In the listing that follows, count the lines holding the word "können" and report only that number.

■ DATA SUPPLIED

====================

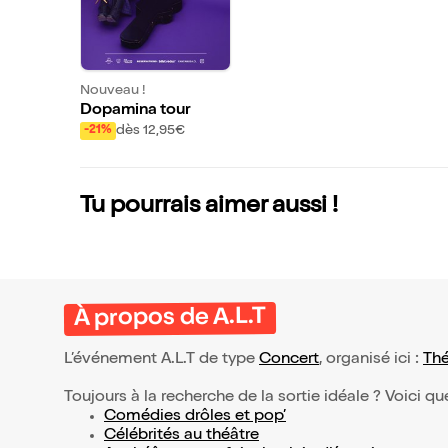
Nouveau !
Dopamina tour
dès 12,95€
-21%
Tu pourrais aimer aussi !
À propos de A.L.T
L’événement A.L.T de type
Concert
, organisé ici :
Thé
Toujours à la recherche de la sortie idéale ? Voici qu
Comédies drôles et pop’
Célébrités au théâtre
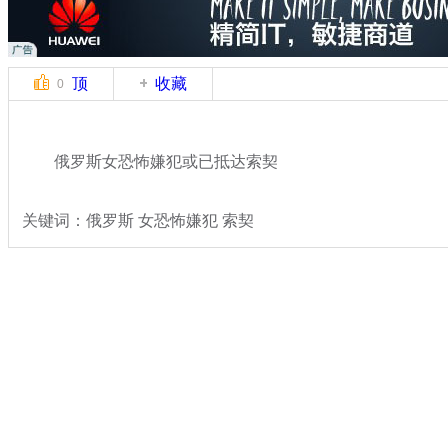
顶
收藏
0
俄罗斯女恐怖嫌犯或已抵达索契
关键词：俄罗斯 女恐怖嫌犯 索契
分类名称：
国际新闻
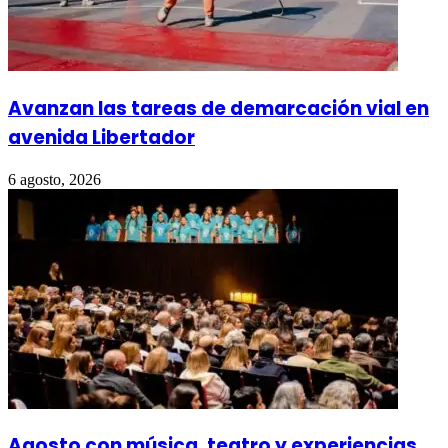
Avanzan las tareas de demarcación vial en
avenida Libertador
6 agosto, 2026
Agosto con música, teatro y experiencias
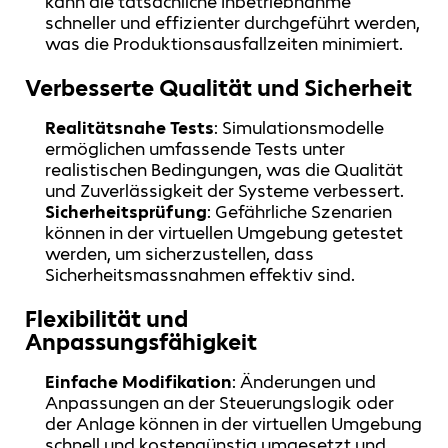
kann die tatsächliche Inbetriebnahme
schneller und effizienter durchgeführt werden,
was die Produktionsausfallzeiten minimiert.
Verbesserte Qualität und Sicherheit
Realitätsnahe Tests
: Simulationsmodelle
ermöglichen umfassende Tests unter
realistischen Bedingungen, was die Qualität
und Zuverlässigkeit der Systeme verbessert.
Sicherheitsprüfung
: Gefährliche Szenarien
können in der virtuellen Umgebung getestet
werden, um sicherzustellen, dass
Sicherheitsmassnahmen effektiv sind.
Flexibilität und
Anpassungsfähigkeit
Einfache Modifikation
: Änderungen und
Anpassungen an der Steuerungslogik oder
der Anlage können in der virtuellen Umgebung
schnell und kostengünstig umgesetzt und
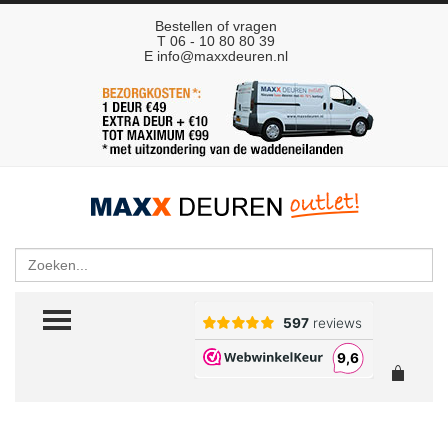
Bestellen of vragen
T 06 - 10 80 80 39
E
info@maxxdeuren.nl
Zoeken
TOGGLE MENU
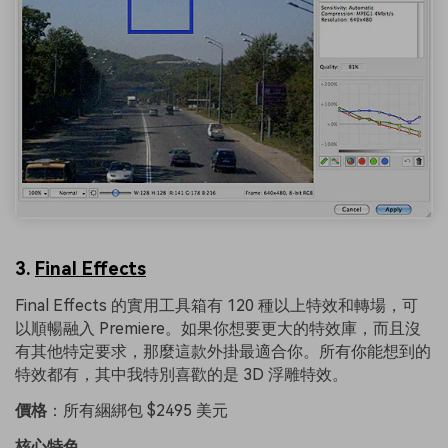
3.
Final Effects
Final Effects 的實用工具箱有 120 種以上特效和轉場，可
以順暢融入 Premiere。如果你想要更大的特效庫，而且沒
有其他特定要求，那麼這款外掛最適合你。所有你能想到的
特效都有，其中我特別喜歡的是 3D 浮雕特效。
價格
：所有綑綁包 $2495 美元
核心特色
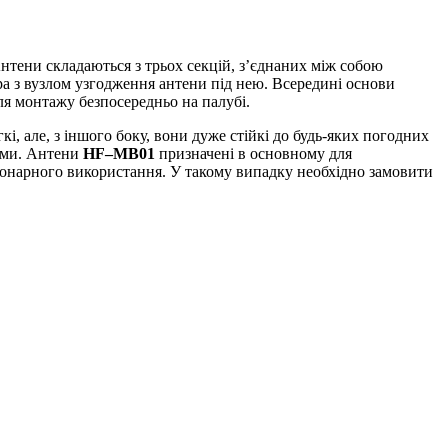
ени складаються з трьох секцій, з’єднаних між собою
а з вузлом узгодження антени під нею. Всередині основи
ля монтажу безпосередньо на палубі.
і, але, з іншого боку, вони дуже стійкі до будь-яких погодних
ками. Антени
HF
–
MB
01
призначені в основному для
ціонарного використання. У такому випадку необхідно замовити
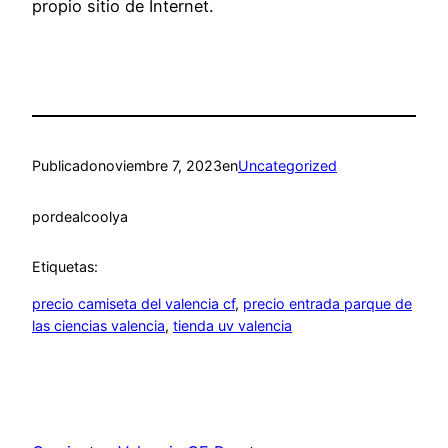
propio sitio de Internet.
Publicado
noviembre 7, 2023
en
Uncategorized
por
dealcoolya
Etiquetas:
precio camiseta del valencia cf
, 
precio entrada parque de
las ciencias valencia
, 
tienda uv valencia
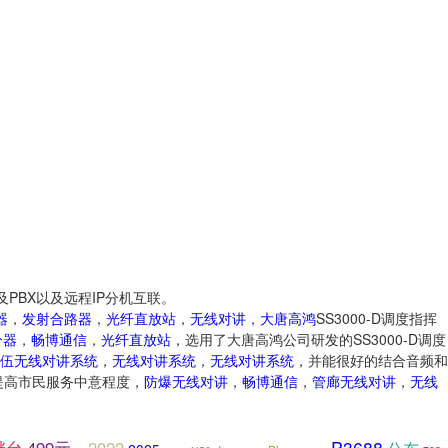
及PBX以及远程IP分机互联。
器
，
发射合路器
，
光纤直放站
，
无线对讲
，
大唐
高鸿
SS3000-D调度指挥
分器
，
畅博通信
，
光纤直放站
，选用了大唐高鸿公司研发的SS3000-D调度
伍无线对讲系统
，
无线对讲系统
，
无线对讲系统
，并能很好的结合音频和
提高市民服务中意程度，
防爆无线对讲
，
畅博通信
，
管廊无线对讲
，
无线
P3688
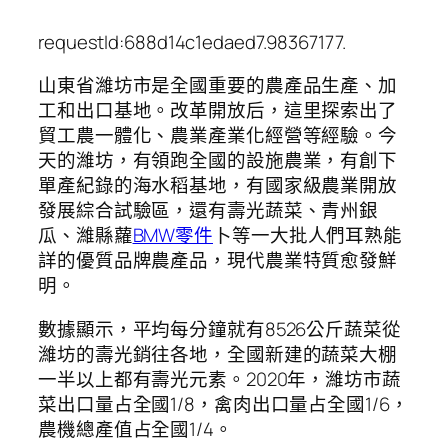
requestId:688d14c1edaed7.98367177.
山東省濰坊市是全國重要的農產品生產、加
工和出口基地。改革開放后，這里探索出了
貿工農一體化、農業產業化經營等經驗。今
天的濰坊，有領跑全國的設施農業，有創下
單產紀錄的海水稻基地，有國家級農業開放
發展綜合試驗區，還有壽光蔬菜、青州銀
瓜、濰縣蘿
BMW零件
卜等一大批人們耳熟能
詳的優質品牌農產品，現代農業特質愈發鮮
明。
數據顯示，平均每分鐘就有8526公斤蔬菜從
濰坊的壽光銷往各地，全國新建的蔬菜大棚
一半以上都有壽光元素。2020年，濰坊市蔬
菜出口量占全國1/8，禽肉出口量占全國1/6，
農機總產值占全國1/4。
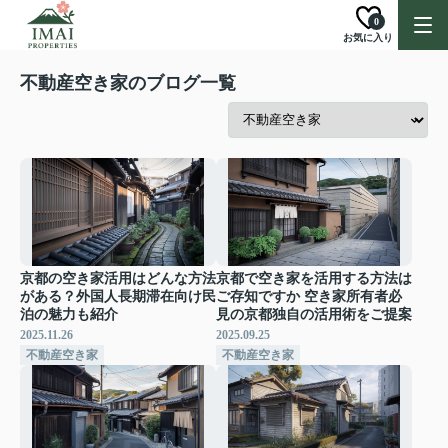
0
お気に入り
不動産空き家のブログ一覧
京都の空き家活用はどんな方法
京都で空き家を活用する方法は
がある？外国人長期滞在向け民
ご存知ですか 空き家所有者必
泊の魅力も紹介
見の京都独自の活用術をご提案
2025.11.26
2025.09.25
不動産空き家
不動産空き家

====================

■ RESPONSE
2